Goldman Sachs Group Inc. is considering another round of job cuts amid a muted dealmaking environment that has dented revenues across Wall Street, Bloomberg News reports.  

The investment bank is working on what would be its third round of job cuts in under a year, Bloomberg noted. The company eliminated several hundred jobs in September, followed by a much bigger round of cuts at the start of this year. The moves this time are expected to affect less than 250 people and will include more-senior employees at the firm.  

In February, Goldman Sachs outlined plans to seek about $1 billion in expense reductions. Chief financial officer Denis Coleman had said the January job cuts combined with curtailing of replacement hiring after attrition would result in $600 million of run-rate payroll reduction. He also spelled about $400 million in non-compensation expense efficiencies the firm was seeking to achieve. 

Walmart Raises Wages for Some Employees  

Walmart announced on Wednesday that it was increasing the wages for 7,700 of its pharmacists and opticians as it expands its health business and seeks to retain the workers in a competitive environment, the New York Times reports

Walmart, which remains the largest U.S. private employer, said it would push the average annual salary of the more than 3,700 pharmacists affected to more than $140,000.  

Additionally, it said opticians could expect to make an average hourly wage of more than $22.50.  According to the Bureau of Labor Statistics, the mean annual wage for a pharmacist in the U.S. is $129,410 and the mean hourly wage for opticians is $21.58.    

According to the Times, Walmart employs 16,000 pharmacists and 12,000 opticians overall.  

The company also said it was starting a program in which associates who worked in its Vision Center could receive certification and licensing as a way to move into higher-paying positions. 

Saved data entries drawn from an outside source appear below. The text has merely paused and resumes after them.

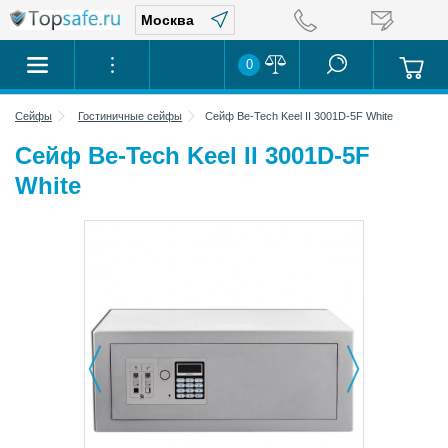
0
Сейфы
Гостиничные сейфы
Сейф Be-Tech Keel II 3001D-5F White
Сейф Be-Tech Keel II 3001D-5F
White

“We’ve listened to our associates and taken their feedback about how their work environment needs to improve,” Brian Setzer, Walmart’s executive vice president of health and wellness, said on Wednesday at the retailer’s annual shareholder meeting. 

U.S. Economy Adds 339,000 Jobs in May  

The U.S. economy showed continued signs of strength in May, as 339,000 jobs were added, according to the Labor Department’s Friday jobs report.  

Meanwhile, the unemployment rate rose to 3.7% and average hourly earnings were up 0.3%, which makes for a 4.3% increase year-over-year.  

May’s job growth marked the 14th straight month that job creation came in above what economists had expected, and last month represented the largest monthly increase since January. However, there is still uncertainty around what this means for the status of Federal interest rates moving forward. 

“We do not believe today's report was strong enough to meet the bar for the Fed to hike in June but raises the risk that the Fed could hike in July,” Morgan Stanley's chief US economist Ellen Zetner wrote in a note to clients on Friday. “While payroll numbers were undeniably strong, the FOMC will also be focused on the unemployment rate.” 

Employment gains for the last two months were revised higher. Updated data revealed 294,000 jobs were created during April, 41,000 more than previously reported. March's job gains were also revised higher — to 217,000 from 165,000 — making job growth over that two month stretch higher than previously reported by 93,000. 

By industry, the largest increases in May occurred in business and services, which added 64,000 jobs. 

Investors Reject Climate Measures at Exxon and Chevron  

An investor-driven climate change push at some of the world’s largest oil companies has stalled out, the Wall Street Journal reports.  

On Wednesday, Exxon Mobil and Chevron’s shareholders struck down a raft of proposals urging the companies to cut greenhouse-gas emissions derived from fuel consumption, put out new reports on climate benchmarks and disclose certain oil-spill risks, among other initiatives, the Journal reported.   

All by two of the 20 shareholder proposals for the two companies garnered less than 25% of investors’ vote, with some performing much worse than similar proposals from the year prior.  

One of the proposals would have had the companies adopt targets for reducing emissions including those from third-party consumption of their products, such as when drivers burn gasoline in their cars, also known as Scope 3 emissions. Those received only 11% and 10% of the vote among Exxon and Chevron investors, respectively, compared with 27% and 33% for similar proposals last year. 

In recent weeks, similar climate proposals failed to win over most shareholders at annual meetings of British oil and gas giants BP and Shell in London, the Journal noted.  

Investment strategies linked to environmental, social and governance (ESG) gained momentum in recent years, particularly following the onset of the pandemic in 2020. Investors pressed oil companies to show how they were working to reduce their climate footprint, set long-term environmental goals and curtail the flaring of unwanted natural gas. 

Exxon lost a much-publicized proxy battle in 2021 to activist investment firm Engine No. 1, which prompted Exxon to adopt a “net zero commitment” — a goal to reduce or offset greenhouse-gas emissions from its operations to zero by 2050.  

Wednesday’s votes demonstrated that some shareholders have backed off pushing major oil companies to embrace certain climate goals. The Journal reported that investors have noted a drowning out of ESG voices due to the Russia-Ukraine war that has caused oil and gas prices to skyrocket as global supplies were crimped.